**TASK STATEMENT**.
Copy the entries below word for word, starting at the first line and stopping after the line that contains "Mes vacance".

[Collected data entries]
————————

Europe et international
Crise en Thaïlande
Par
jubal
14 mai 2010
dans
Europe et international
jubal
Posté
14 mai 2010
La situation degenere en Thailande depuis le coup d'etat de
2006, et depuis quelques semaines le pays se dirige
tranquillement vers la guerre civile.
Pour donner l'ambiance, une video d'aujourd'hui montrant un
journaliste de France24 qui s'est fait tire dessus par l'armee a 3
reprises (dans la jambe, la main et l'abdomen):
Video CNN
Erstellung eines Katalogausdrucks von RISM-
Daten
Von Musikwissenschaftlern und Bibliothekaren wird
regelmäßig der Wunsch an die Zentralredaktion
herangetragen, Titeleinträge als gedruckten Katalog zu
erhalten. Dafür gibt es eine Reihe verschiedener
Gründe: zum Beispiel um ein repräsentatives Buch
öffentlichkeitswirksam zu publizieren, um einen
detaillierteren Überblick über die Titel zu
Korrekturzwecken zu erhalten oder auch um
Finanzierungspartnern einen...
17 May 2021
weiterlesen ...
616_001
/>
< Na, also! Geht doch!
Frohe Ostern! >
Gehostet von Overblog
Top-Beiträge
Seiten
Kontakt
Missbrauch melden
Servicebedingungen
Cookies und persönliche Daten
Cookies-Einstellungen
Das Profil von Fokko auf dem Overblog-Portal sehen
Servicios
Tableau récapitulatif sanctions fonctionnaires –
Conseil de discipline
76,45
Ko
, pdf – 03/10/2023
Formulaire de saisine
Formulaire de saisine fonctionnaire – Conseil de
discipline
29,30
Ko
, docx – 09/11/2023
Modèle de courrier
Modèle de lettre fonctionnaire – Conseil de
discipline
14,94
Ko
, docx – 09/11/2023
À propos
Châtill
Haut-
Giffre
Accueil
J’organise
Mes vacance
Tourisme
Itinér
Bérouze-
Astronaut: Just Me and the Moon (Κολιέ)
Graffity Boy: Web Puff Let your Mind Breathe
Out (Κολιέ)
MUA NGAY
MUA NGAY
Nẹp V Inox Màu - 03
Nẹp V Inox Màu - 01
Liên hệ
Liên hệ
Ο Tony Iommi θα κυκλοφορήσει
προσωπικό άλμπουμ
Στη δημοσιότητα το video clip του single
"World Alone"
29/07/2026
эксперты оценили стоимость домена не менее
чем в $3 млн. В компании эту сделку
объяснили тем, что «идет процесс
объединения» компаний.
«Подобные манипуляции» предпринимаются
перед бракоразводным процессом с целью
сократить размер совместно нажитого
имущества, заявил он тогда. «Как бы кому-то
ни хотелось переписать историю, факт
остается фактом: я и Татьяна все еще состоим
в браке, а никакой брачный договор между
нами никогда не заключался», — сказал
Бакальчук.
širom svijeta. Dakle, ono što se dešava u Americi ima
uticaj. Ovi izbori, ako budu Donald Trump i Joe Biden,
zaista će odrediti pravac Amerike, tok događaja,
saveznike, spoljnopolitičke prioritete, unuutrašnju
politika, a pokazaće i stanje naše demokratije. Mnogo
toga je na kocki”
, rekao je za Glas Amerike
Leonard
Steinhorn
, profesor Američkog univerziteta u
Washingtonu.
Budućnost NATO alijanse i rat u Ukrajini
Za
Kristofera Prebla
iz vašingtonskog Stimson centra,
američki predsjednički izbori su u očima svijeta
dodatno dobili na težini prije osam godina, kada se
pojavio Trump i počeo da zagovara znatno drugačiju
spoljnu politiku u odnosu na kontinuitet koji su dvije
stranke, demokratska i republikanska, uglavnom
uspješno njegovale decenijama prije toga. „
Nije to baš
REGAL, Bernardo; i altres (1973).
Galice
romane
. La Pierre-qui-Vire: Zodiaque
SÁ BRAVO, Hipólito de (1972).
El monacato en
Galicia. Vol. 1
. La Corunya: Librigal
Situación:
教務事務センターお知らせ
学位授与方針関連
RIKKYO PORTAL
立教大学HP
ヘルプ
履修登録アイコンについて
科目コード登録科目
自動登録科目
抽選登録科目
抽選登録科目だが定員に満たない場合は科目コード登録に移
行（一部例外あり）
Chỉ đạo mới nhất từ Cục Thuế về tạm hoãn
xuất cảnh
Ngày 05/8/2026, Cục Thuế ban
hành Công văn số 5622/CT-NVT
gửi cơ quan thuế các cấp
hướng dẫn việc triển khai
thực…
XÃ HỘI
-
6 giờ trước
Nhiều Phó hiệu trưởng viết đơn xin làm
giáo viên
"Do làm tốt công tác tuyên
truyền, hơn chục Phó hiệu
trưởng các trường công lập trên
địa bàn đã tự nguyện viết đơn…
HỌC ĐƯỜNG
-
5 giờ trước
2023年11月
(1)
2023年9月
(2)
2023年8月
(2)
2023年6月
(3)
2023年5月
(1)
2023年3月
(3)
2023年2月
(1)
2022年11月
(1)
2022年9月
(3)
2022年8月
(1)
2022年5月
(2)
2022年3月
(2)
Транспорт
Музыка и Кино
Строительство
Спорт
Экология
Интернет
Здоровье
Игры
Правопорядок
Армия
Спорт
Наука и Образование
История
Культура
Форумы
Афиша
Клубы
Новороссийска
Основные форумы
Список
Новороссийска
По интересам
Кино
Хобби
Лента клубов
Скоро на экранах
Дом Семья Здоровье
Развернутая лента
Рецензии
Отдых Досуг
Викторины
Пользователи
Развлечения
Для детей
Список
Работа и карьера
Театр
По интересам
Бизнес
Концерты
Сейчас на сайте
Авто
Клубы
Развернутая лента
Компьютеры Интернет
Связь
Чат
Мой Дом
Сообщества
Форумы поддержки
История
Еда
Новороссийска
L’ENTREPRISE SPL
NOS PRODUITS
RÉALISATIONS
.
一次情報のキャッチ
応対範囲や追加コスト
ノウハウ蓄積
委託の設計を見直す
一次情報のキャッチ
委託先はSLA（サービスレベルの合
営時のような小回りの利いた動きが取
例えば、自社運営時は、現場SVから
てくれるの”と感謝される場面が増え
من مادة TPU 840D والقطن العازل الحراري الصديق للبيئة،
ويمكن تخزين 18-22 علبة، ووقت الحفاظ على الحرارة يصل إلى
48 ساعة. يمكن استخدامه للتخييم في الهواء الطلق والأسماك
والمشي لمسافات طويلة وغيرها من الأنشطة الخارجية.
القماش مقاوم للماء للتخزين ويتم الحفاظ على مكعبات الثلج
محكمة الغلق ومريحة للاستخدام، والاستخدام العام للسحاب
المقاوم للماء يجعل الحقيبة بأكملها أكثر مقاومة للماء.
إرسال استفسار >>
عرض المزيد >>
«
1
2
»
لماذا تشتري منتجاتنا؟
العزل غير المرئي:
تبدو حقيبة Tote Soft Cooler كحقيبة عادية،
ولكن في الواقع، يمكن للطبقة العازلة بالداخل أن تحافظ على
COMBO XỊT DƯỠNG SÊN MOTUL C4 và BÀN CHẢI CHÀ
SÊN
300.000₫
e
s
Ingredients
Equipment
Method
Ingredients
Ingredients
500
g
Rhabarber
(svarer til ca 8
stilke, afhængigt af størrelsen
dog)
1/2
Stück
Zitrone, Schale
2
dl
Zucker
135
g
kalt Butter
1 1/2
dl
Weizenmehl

————————

**SOLUTION FOR THIS TASK**.
Europe et international
Crise en Thaïlande
Par
jubal
14 mai 2010
dans
Europe et international
jubal
Posté
14 mai 2010
La situation degenere en Thailande depuis le coup d'etat de
2006, et depuis quelques semaines le pays se dirige
tranquillement vers la guerre civile.
Pour donner l'ambiance, une video d'aujourd'hui montrant un
journaliste de France24 qui s'est fait tire dessus par l'armee a 3
reprises (dans la jambe, la main et l'abdomen):
Video CNN
Erstellung eines Katalogausdrucks von RISM-
Daten
Von Musikwissenschaftlern und Bibliothekaren wird
regelmäßig der Wunsch an die Zentralredaktion
herangetragen, Titeleinträge als gedruckten Katalog zu
erhalten. Dafür gibt es eine Reihe verschiedener
Gründe: zum Beispiel um ein repräsentatives Buch
öffentlichkeitswirksam zu publizieren, um einen
detaillierteren Überblick über die Titel zu
Korrekturzwecken zu erhalten oder auch um
Finanzierungspartnern einen...
17 May 2021
weiterlesen ...
616_001
/>
< Na, also! Geht doch!
Frohe Ostern! >
Gehostet von Overblog
Top-Beiträge
Seiten
Kontakt
Missbrauch melden
Servicebedingungen
Cookies und persönliche Daten
Cookies-Einstellungen
Das Profil von Fokko auf dem Overblog-Portal sehen
Servicios
Tableau récapitulatif sanctions fonctionnaires –
Conseil de discipline
76,45
Ko
, pdf – 03/10/2023
Formulaire de saisine
Formulaire de saisine fonctionnaire – Conseil de
discipline
29,30
Ko
, docx – 09/11/2023
Modèle de courrier
Modèle de lettre fonctionnaire – Conseil de
discipline
14,94
Ko
, docx – 09/11/2023
À propos
Châtill
Haut-
Giffre
Accueil
J’organise
Mes vacance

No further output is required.